Environment
NASM is required to build this program, and DosBox is required to run it. I'd recommend installing these using the Scoop Package Manager. Feel free to ignore install statements for any programs you have installed already.
iwr -useb get.scoop.sh | iex scoop install git scoop install dosbox scoop install nasm
Building
nasm -f bin -o helper.com helper.asm
Running
Load DosBox, then mount the path where helper.com
resides to any available drive. For those unfamiliar, it can be any drive in the A-Z range.
mount H: C:\Users\T145\Desktop\
H:
dir
helper.com
helper.asm
bits 16
org 0x100
section .text
_main:
lea di, [prompt]
call putstring
lea di, [string]
call getstring
lea di, [hello]
call putstring
lea di, [string]
call putstring
mov ah, 0x4c ; standard exit code
mov al, 0
int 0x21
; no parameters
; returns a char in ax
getchar:
mov ah, 0 ; call interrupt x16 sub interrupt 0
int 0x16
mov ah, 0
ret
; takes a char to print in dx
; no return value
putchar:
mov ax, dx ; call interrupt x10 sub interrupt xE
mov ah, 0x0E
mov cx, 1
int 0x10
ret
; takes an address to write to in di
; writes to address until a newline is encountered
; returns nothing
getstring:
call getchar ; read a character
cmp ax, 13 ; dos has two ascii characters for new lines 13 then 10
je .done ; its not a 13, whew...
cmp ax, 10 ; check for 10 now
je .done ; its not a 10, whew...
mov [di], al ; write the character to the current byte
inc di ; move to the next address
mov dx, ax ; dos doesn't print as it reads like windows, let's fix that
call putchar
jmp getstring
.done:
mov dx, 13 ; write a newline for sanity
call putchar
mov dx, 10
call putchar
ret
; takes an address to write to in di
; writes to address until a newline is encountered
; returns nothing
putstring:
cmp byte [di], 0 ; see if the current byte is a null terminator
je .done ; nope keep printing
.continue:
mov dl, [di] ; grab the next character of the string
mov dh, 0 ; print it
call putchar
inc di ; move to the next character
jmp putstring
.done:
ret
section .data
prompt: db "Please enter your first name: ", 0
string: times 20 db 0
hello: db "Hello, ", 0
Output
-
\$\begingroup\$ Is there a particular reason you're using BIOS interrupts instead of DOS? \$\endgroup\$Shift_Left– Shift_Left2019年11月13日 06:41:57 +00:00Commented Nov 13, 2019 at 6:41
-
\$\begingroup\$ @Shift_Left No, not really. Idk wym by usage of DOS over BIOS interrupts tbh. This is my first time messing around w/ 16-bit assembly.

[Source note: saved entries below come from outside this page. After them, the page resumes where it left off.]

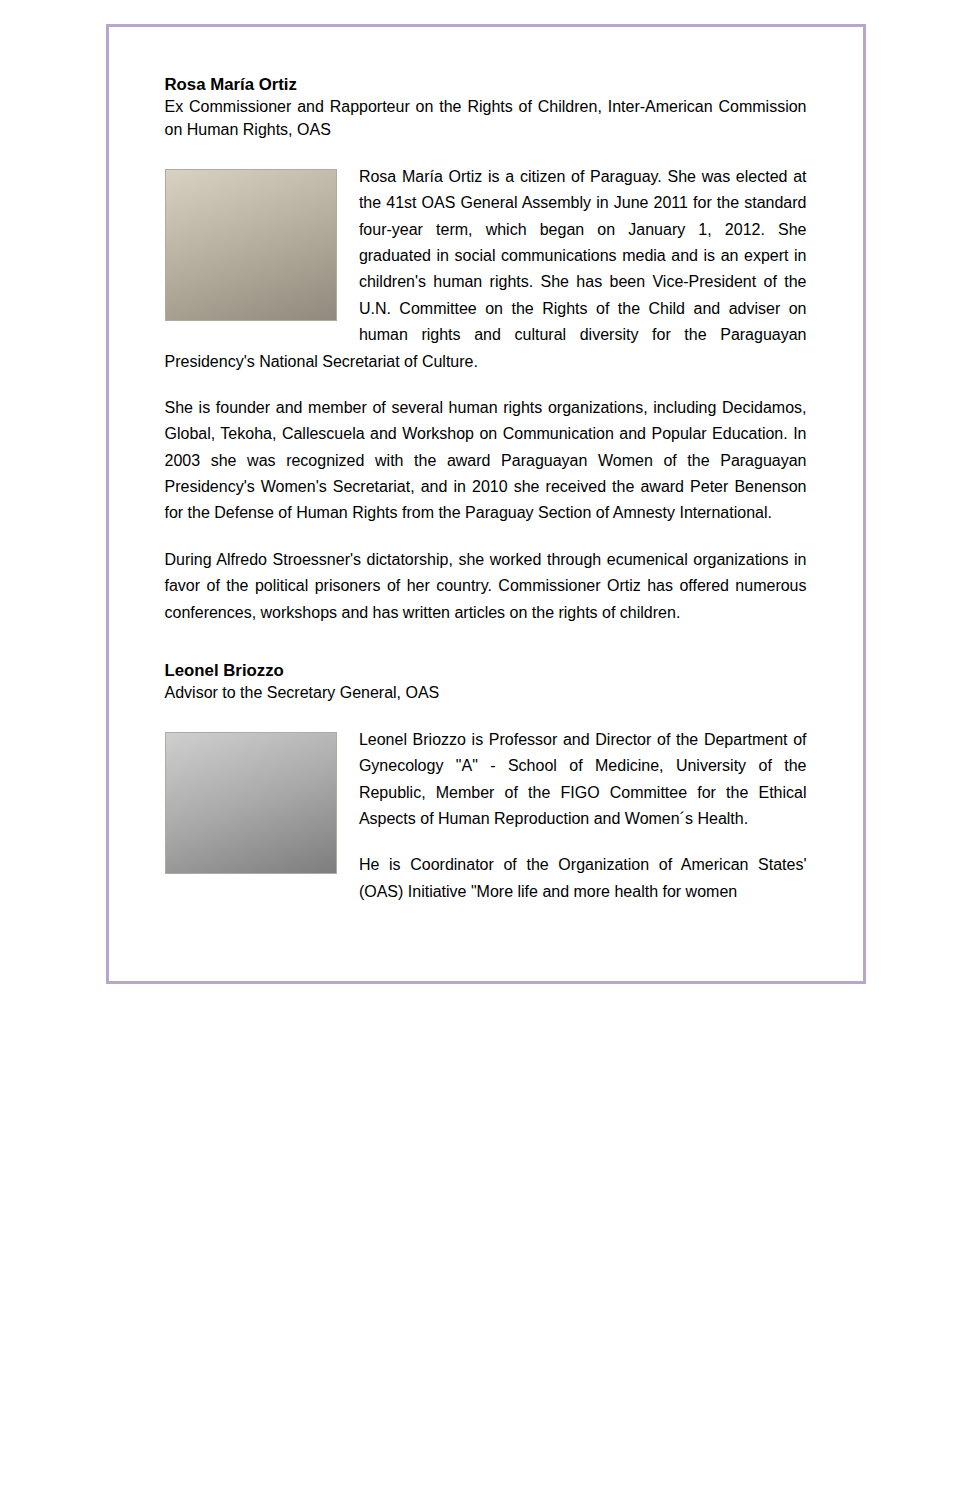Rosa María Ortiz
Ex Commissioner and Rapporteur on the Rights of Children, Inter-American Commission on Human Rights, OAS
Rosa María Ortiz is a citizen of Paraguay. She was elected at the 41st OAS General Assembly in June 2011 for the standard four-year term, which began on January 1, 2012. She graduated in social communications media and is an expert in children's human rights. She has been Vice-President of the U.N. Committee on the Rights of the Child and adviser on human rights and cultural diversity for the Paraguayan Presidency's National Secretariat of Culture.
She is founder and member of several human rights organizations, including Decidamos, Global, Tekoha, Callescuela and Workshop on Communication and Popular Education. In 2003 she was recognized with the award Paraguayan Women of the Paraguayan Presidency's Women's Secretariat, and in 2010 she received the award Peter Benenson for the Defense of Human Rights from the Paraguay Section of Amnesty International.
During Alfredo Stroessner's dictatorship, she worked through ecumenical organizations in favor of the political prisoners of her country. Commissioner Ortiz has offered numerous conferences, workshops and has written articles on the rights of children.
Leonel Briozzo
Advisor to the Secretary General, OAS
Leonel Briozzo is Professor and Director of the Department of Gynecology "A" - School of Medicine, University of the Republic, Member of the FIGO Committee for the Ethical Aspects of Human Reproduction and Women´s Health.
He is Coordinator of the Organization of American States' (OAS) Initiative "More life and more health for women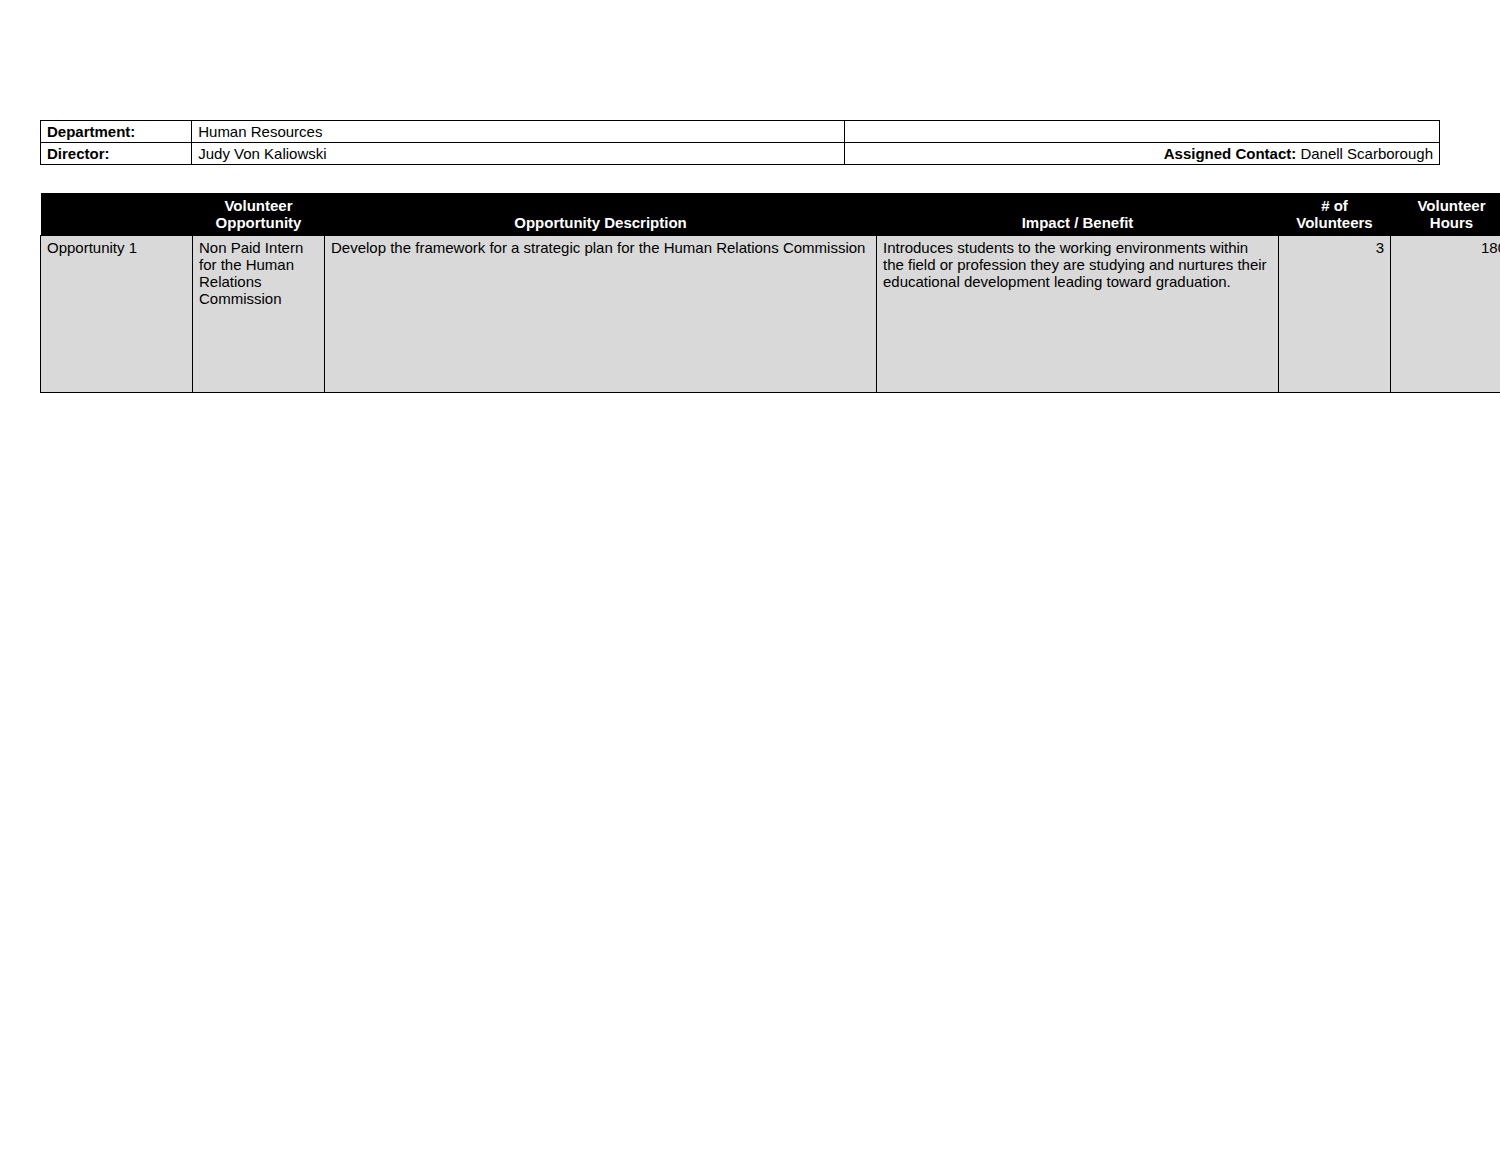| Department: | Human Resources | |
| Director: | Judy Von Kaliowski | Assigned Contact: Danell Scarborough |
| | Volunteer Opportunity | Opportunity Description | Impact / Benefit | # of Volunteers | Volunteer Hours |
| --- | --- | --- | --- | --- | --- |
| Opportunity 1 | Non Paid Intern for the Human Relations Commission | Develop the framework for a strategic plan for the Human Relations Commission | Introduces students to the working environments within the field or profession they are studying and nurtures their educational development leading toward graduation. | 3 | 180 |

I've read through this official documentation page on the topic, but that's about it. \$\endgroup\$T145– T1452019年11月13日 11:57:24 +00:00Commented Nov 13, 2019 at 11:57
-
\$\begingroup\$ This is not Win16, it is 8086 DOS. \$\endgroup\$ecm– ecm2019年12月12日 11:57:16 +00:00Commented Dec 12, 2019 at 11:57
-
\$\begingroup\$ @ecm Ty for that clarification; I'll be sure to use it in future questions relating to 16 bit NASM running on DOSBOX \$\endgroup\$T145– T1452019年12月13日 01:30:38 +00:00Commented Dec 13, 2019 at 1:30
2 Answers 2
In the face of all else the assembler assumes a 16bit flat binary, so all that is required is;
~$ nasm ?.asm -o?.com
Although not wrong, but even bits 16 is redundant. In operating system development you might use32 or use64 to utilize those instruction sets, but it would still be a flat binary file. Otherwise, the only thing that makes this type of executable unique is;
org 0x100
This establishes the entry point, so a label like main is unnecessary unless it is required to branch back to the beginning of the application.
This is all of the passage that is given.